╭─ EXERCISE MATERIALS
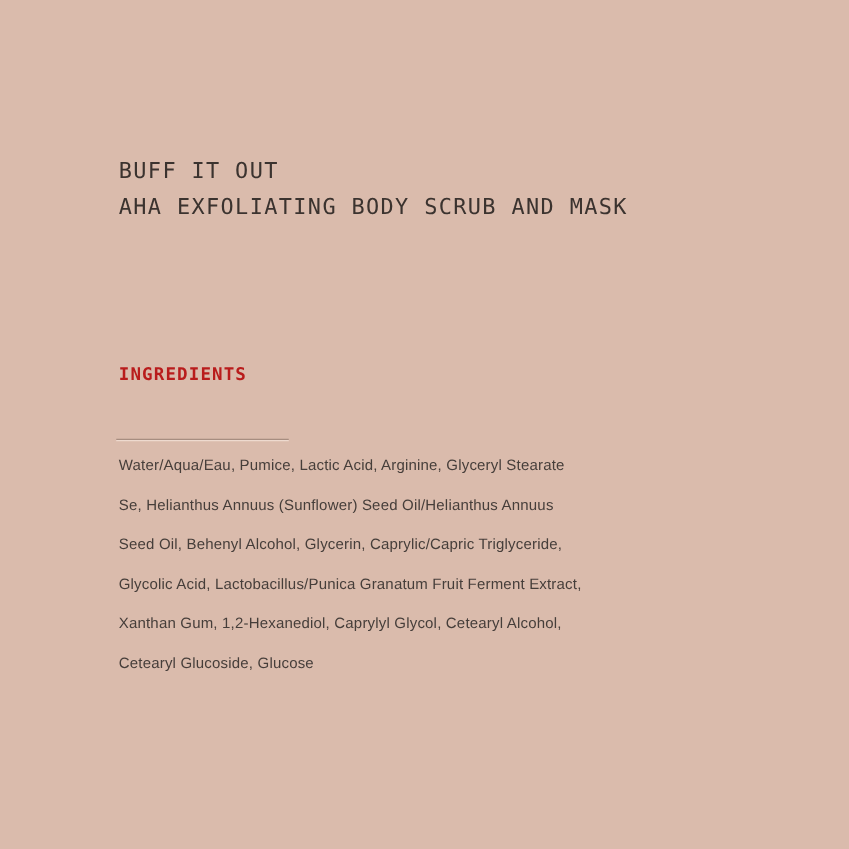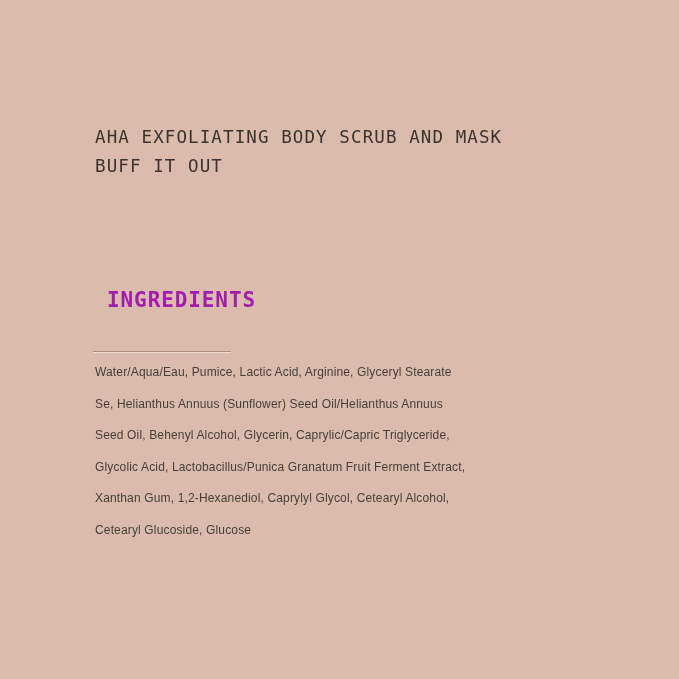--- a/index.html
+++ b/index.html
@@ -19,27 +19,27 @@
     left: 95px;
     top: 123px;
     font-size: 17.5px;
     line-height: 29px;
     letter-spacing: 1.1px;
     color: #3b332f;
     font-weight: 500;
   }
   .ingredients-heading {
     position: absolute;
-    left: 107px;
+    left: 95px;
     top: 290px;
-    font-size: 21px;
+    font-size: 14px;
     line-height: 20px;
     letter-spacing: 0.9px;
     font-weight: bold;
-    color: #a21caf;
+    color: #b91c1c;
   }
   .divider {
     position: absolute;
     left: 93px;
     top: 351px;
     width: 138px;
     height: 0;
     border-top: 1px solid rgba(105, 84, 75, 0.45);
     border-bottom: 1px solid rgba(255, 245, 236, 0.55);
   }
@@ -55,22 +55,22 @@
     color: #463e3a;
     white-space: pre-line;
   }
 </style>
 </head>
 <body>
 
 <div class="canvas">
 
   <div class="heading-block">
+    <div>BUFF IT OUT</div>
     <div>AHA EXFOLIATING BODY SCRUB AND MASK</div>
-    <div>BUFF IT OUT</div>
   </div>
 
   <div class="ingredients-heading">INGREDIENTS</div>
 
   <div class="divider"></div>
 
   <div class="ingredients-text">Water/Aqua/Eau, Pumice, Lactic Acid, Arginine, Glyceryl Stearate
 Se, Helianthus Annuus (Sunflower) Seed Oil/Helianthus Annuus
 Seed Oil, Behenyl Alcohol, Glycerin, Caprylic/Capric Triglyceride,
 Glycolic Acid, Lactobacillus/Punica Granatum Fruit Ferment Extract,

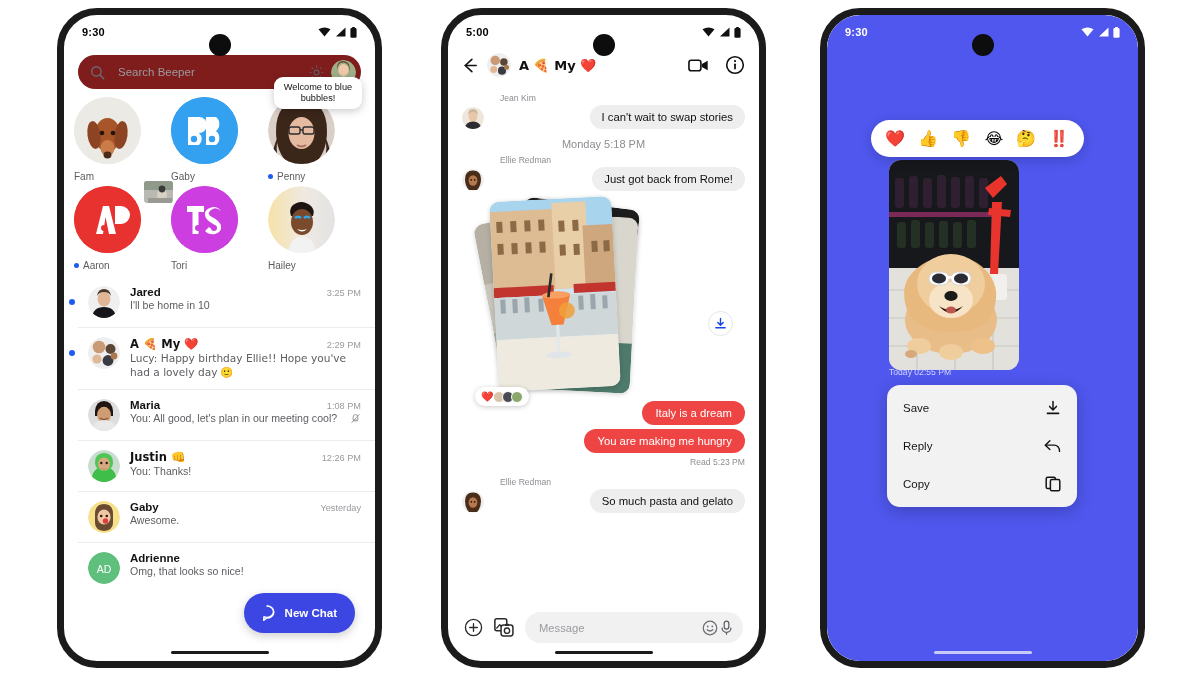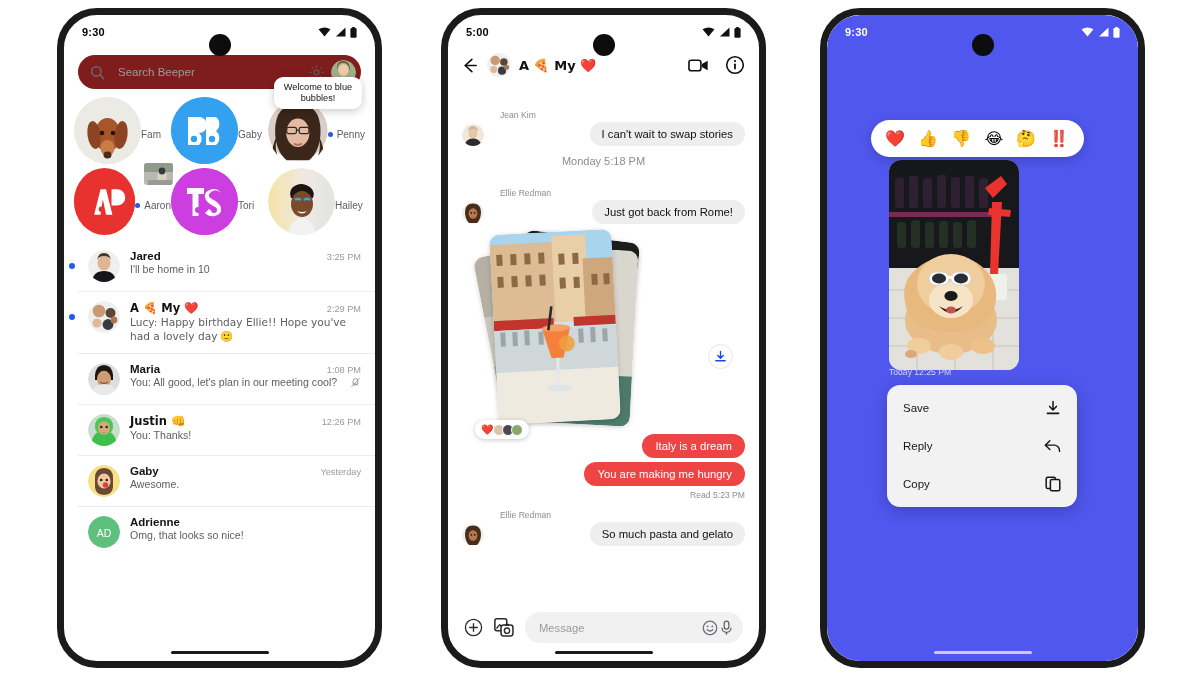--- a/index.html
+++ b/index.html
@@ -42,21 +42,21 @@
   #phone1 { left: 57px; top: 8px; width: 325px; height: 660px; }
 
   .searchbar {
     margin: 6px 14px 0 14px; height: 34px; border-radius: 20px;
     background: #7f1d1d; display: flex; align-items: center; padding: 0 5px 0 12px;
   }
   .searchbar .ph { flex: 1; font-size: 11.5px; color: #9b9b9f; margin-left: 13px; }
   .avatar-sm { width: 25px; height: 25px; border-radius: 50%; overflow: hidden; flex: none; }
 
   .stories { padding: 8px 10px 2px 10px; display: flex; justify-content: space-between; }
-  .story { width: 97px; display: flex; flex-direction: row; align-items: center; position: relative; }
+  .story { width: 97px; display: flex; flex-direction: column; position: relative; }
   .story-av {
     width: 67px; height: 67px; border-radius: 50%; overflow: hidden; position: relative;
     display: flex; align-items: center; justify-content: center;
   }
   .story-name { margin-top: 7px; font-size: 10px; color: #5c5c61; display: flex; align-items: center; gap: 4px; }
   .dot-unread { width: 5px; height: 5px; border-radius: 50%; background: #1e5bf0; flex: none; }
   .tooltip {
     position: absolute; top: -20px; left: 6px; width: 88px;
     background: #fff; border-radius: 9px; padding: 5px 4px;
     box-shadow: 0 2px 9px rgba(0,0,0,.22);
@@ -94,21 +94,21 @@
   }
   .fab span { font-size: 11.5px; font-weight: 700; }
 
   
   #phone2 { left: 441px; top: 8px; width: 325px; height: 660px; }
 
   .chathdr { display: flex; align-items: center; gap: 8px; padding: 4px 14px 6px 12px; }
   .chathdr-title { font-size: 13px; font-weight: 600; color: #111; flex: 1; display: flex; align-items: center; gap: 2px; }
 
   .msgarea { padding: 6px 14px 0 14px; position: relative; height: 495px; overflow: hidden; }
-  .sender-label { font-size: 8.6px; color: #8d8d93; margin: 21px 0 2px 38px; }
+  .sender-label { font-size: 8.6px; color: #8d8d93; margin: 4px 0 2px 38px; }
   .msg-in { display: flex; align-items: flex-end; gap: 21px; margin-bottom: 2px; justify-content: space-between; }
   .msg-av { width: 22px; height: 22px; border-radius: 50%; overflow: hidden; flex: none; }
   .bubble-in {
     background: #eeeeef; border-radius: 16px; padding: 6px 12px;
     font-size: 11.3px; color: #101010; max-width: 215px;
   }
   .daystamp { text-align: center; font-size: 11px; color: #8d8d93; margin: 9px 0 5px 0; }
   .bubble-out {
     background: #ef4444; color: #fff; border-radius: 16px; padding: 6px 13px;
     font-size: 11.3px; max-width: 215px; margin-left: auto; margin-bottom: 4px; width: fit-content;
@@ -461,20 +461,26 @@
           <div class="chat-body">
             <div class="chat-top">
               <div class="chat-name">Adrienne</div>
               <div class="chat-time"></div>
             </div>
             <div class="chat-prev">Omg, that looks so nice!</div>
           </div>
         </div>
       </div>
 
+      <div class="fab">
+        <svg width="18" height="18" viewBox="0 0 20 20">
+            <path d="M10 2.2 a7.3 6.3 0 1 1 -3.4 11.9 l-0.3 4.1 l3.4-2.6 a7.3 6.3 0 0 0 0.3 -13.4Z" fill="none" stroke="#fff" stroke-width="1.6" stroke-linejoin="round"></path>
+          </svg>
+        <span>New Chat</span>
+      </div>
 
       <div class="gesturebar"></div>
     </div>
   </div>
 
   <div class="phone" id="phone2">
     <div class="screen">
       <div class="punchhole"></div>
 
       <div class="statusbar">
@@ -757,21 +763,21 @@
           <rect x="58" y="116" width="6" height="2.6" fill="#fff"></rect>
           <ellipse cx="62" cy="136" rx="6.6" ry="5" fill="#1a1a1a"></ellipse>
           <path d="M50 146 Q62 160 74 146 Q62 154 50 146Z" fill="#2a1a14"></path>
           <ellipse cx="62" cy="150" rx="5" ry="3.4" fill="#c0574f"></ellipse>
           <ellipse cx="30" cy="186" rx="12" ry="8" fill="#f0cd9d"></ellipse>
           <ellipse cx="62" cy="192" rx="12" ry="8" fill="#f0cd9d"></ellipse>
           <ellipse cx="94" cy="186" rx="12" ry="8" fill="#eec08a"></ellipse>
           <ellipse cx="22" cy="194" rx="6" ry="4" fill="#d9a87a"></ellipse>
         </svg>
       </div>
-      <div class="photostamp">Today  12:25 PM</div>
+      <div class="photostamp">Today  02:55 PM</div>
 
       <div class="ctxmenu">
         <div class="ctxitem">
           <span>Save</span>
           <svg width="16" height="16" viewBox="0 0 16 16">
               <path d="M8 1.6 v8 M4.6 6.4 L8 9.9 l3.4-3.5" fill="none" stroke="#141414" stroke-width="1.5" stroke-linecap="round" stroke-linejoin="round"></path>
               <path d="M2.4 13.4 h11.2" stroke="#141414" stroke-width="1.6" stroke-linecap="round"></path>
             </svg>
         </div>
         <div class="ctxitem">

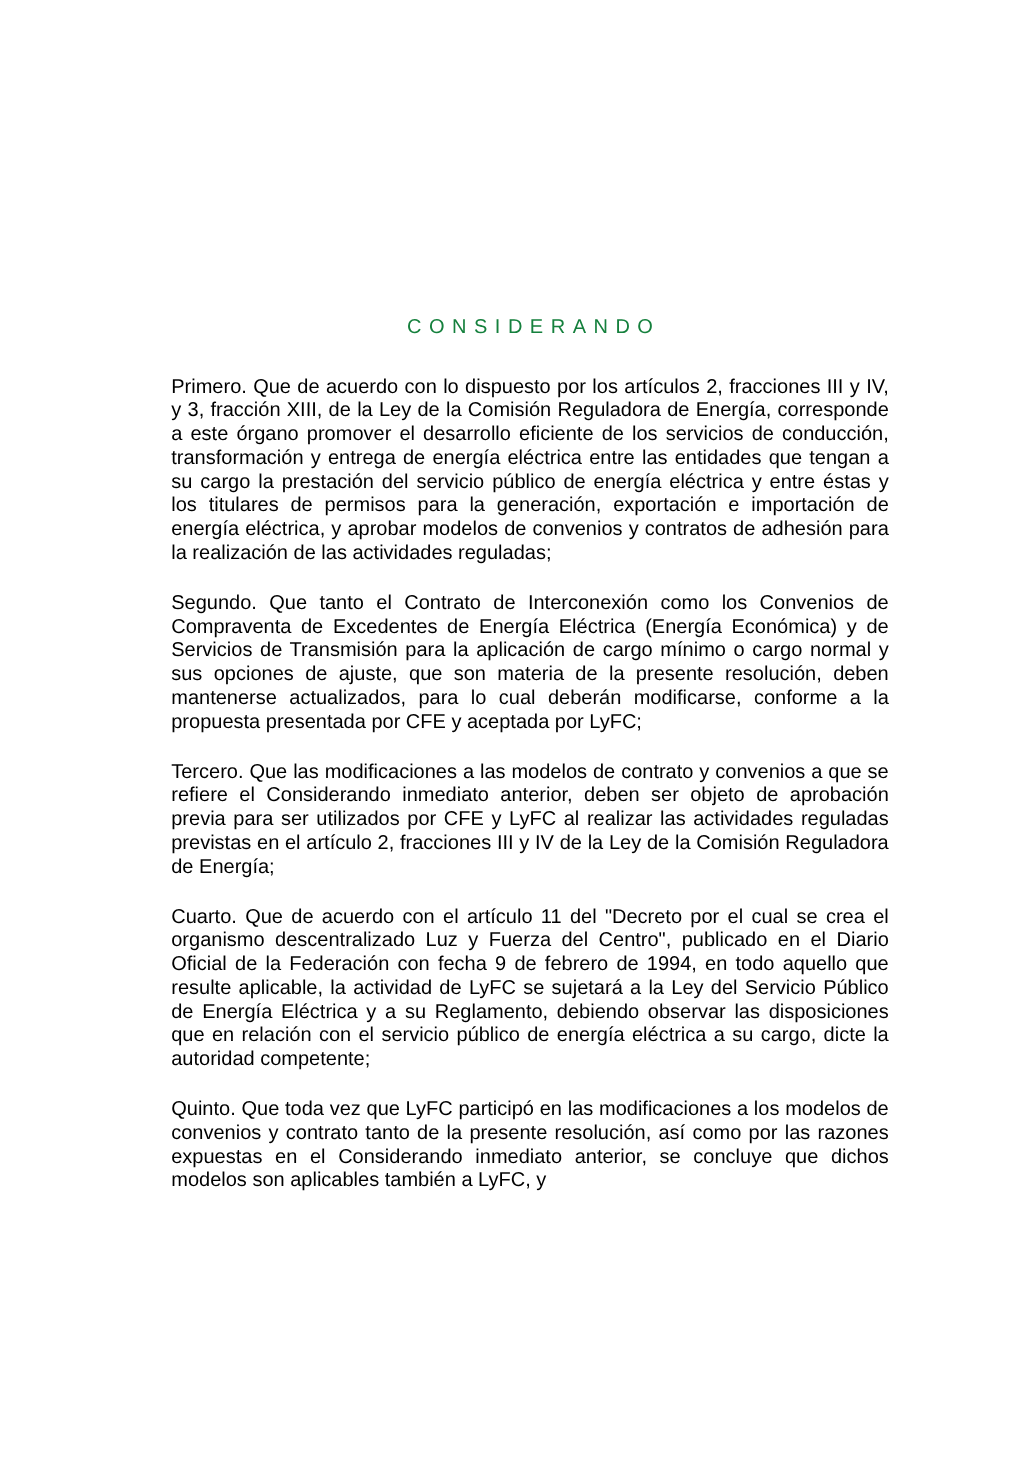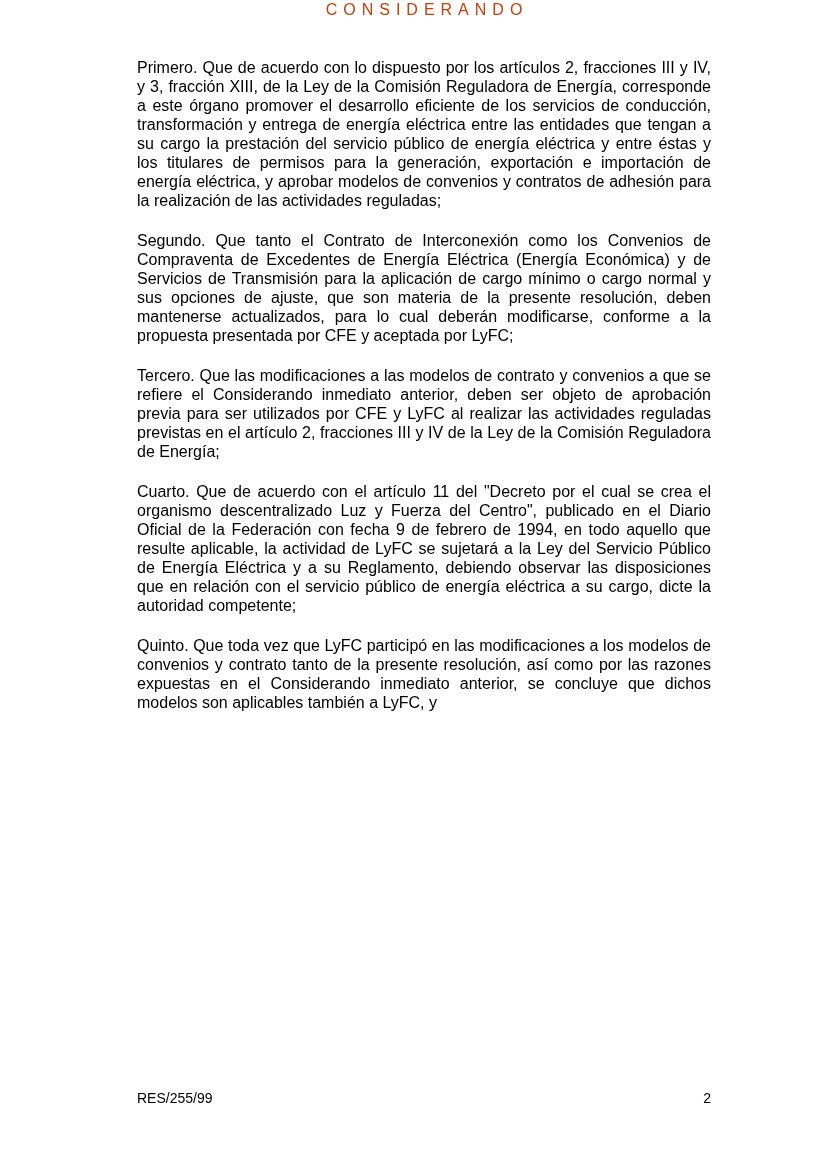--- a/index.html
+++ b/index.html
@@ -17,38 +17,39 @@
     overflow: hidden;
   }
   .text-column {
     position: absolute;
     left: 137px;
     top: 0;
     width: 574px;
   }
   .doc-title {
     margin: 0;
+    padding-top: 252px;
     font-size: 16px;
     font-weight: normal;
     line-height: 19px;
     text-align: center;
     letter-spacing: 6px;
     text-indent: 6px;
-    color: #c2410c;
+    color: #15803d;
   }
   .para {
     margin: 0 0 21px 0;
     font-size: 16px;
     line-height: 19px;
     text-align: justify;
     text-align-last: left;
     color: #000000;
   }
   .para.first {
-    margin-top: 39px;
+    margin-top: 29px;
   }
   .page-footer {
     position: absolute;
     left: 137px;
     top: 1090px;
     width: 574px;
     display: flex;
     justify-content: space-between;
     font-size: 14px;
     line-height: 16px;
@@ -66,17 +67,13 @@
 
     <p class="para">Segundo. Que tanto el Contrato de Interconexión como los Convenios de Compraventa de Excedentes de Energía Eléctrica (Energía Económica) y de Servicios de Transmisión para la aplicación de cargo mínimo o cargo normal y sus opciones de ajuste, que son materia de la presente resolución, deben mantenerse actualizados, para lo cual deberán modificarse, conforme a la propuesta presentada por CFE y aceptada por LyFC;</p>
 
     <p class="para">Tercero. Que las modificaciones a las modelos de contrato y convenios a que se refiere el Considerando inmediato anterior, deben ser objeto de aprobación previa para ser utilizados por CFE y LyFC al realizar las actividades reguladas previstas en el artículo 2, fracciones III y IV de la Ley de la Comisión Reguladora de Energía;</p>
 
     <p class="para">Cuarto. Que de acuerdo con el artículo 11 del "Decreto por el cual se crea el organismo descentralizado Luz y Fuerza del Centro", publicado en el Diario Oficial de la Federación con fecha 9 de febrero de 1994, en todo aquello que resulte aplicable, la actividad de LyFC se sujetará a la Ley del Servicio Público de Energía Eléctrica y a su Reglamento, debiendo observar las disposiciones que en relación con el servicio público de energía eléctrica a su cargo, dicte la autoridad competente;</p>
 
     <p class="para">Quinto. Que toda vez que LyFC participó en las modificaciones a los modelos de convenios y contrato tanto de la presente resolución, así como por las razones expuestas en el Considerando inmediato anterior, se concluye que dichos modelos son aplicables también a LyFC, y</p>
   </div>
 
-  <div class="page-footer">
-    <span>RES/255/99</span>
-    <span>2</span>
-  </div>
 </div>
 
 </body></html>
╰─
ASSIGNED TASK:
Copy every line in the entries above that has the string "span" in it.

COMPLETED EXERCISE:
   .fab span { font-size: 11.5px; font-weight: 700; }
+        <span>New Chat</span>
           <span>Save</span>
-    <span>RES/255/99</span>
-    <span>2</span>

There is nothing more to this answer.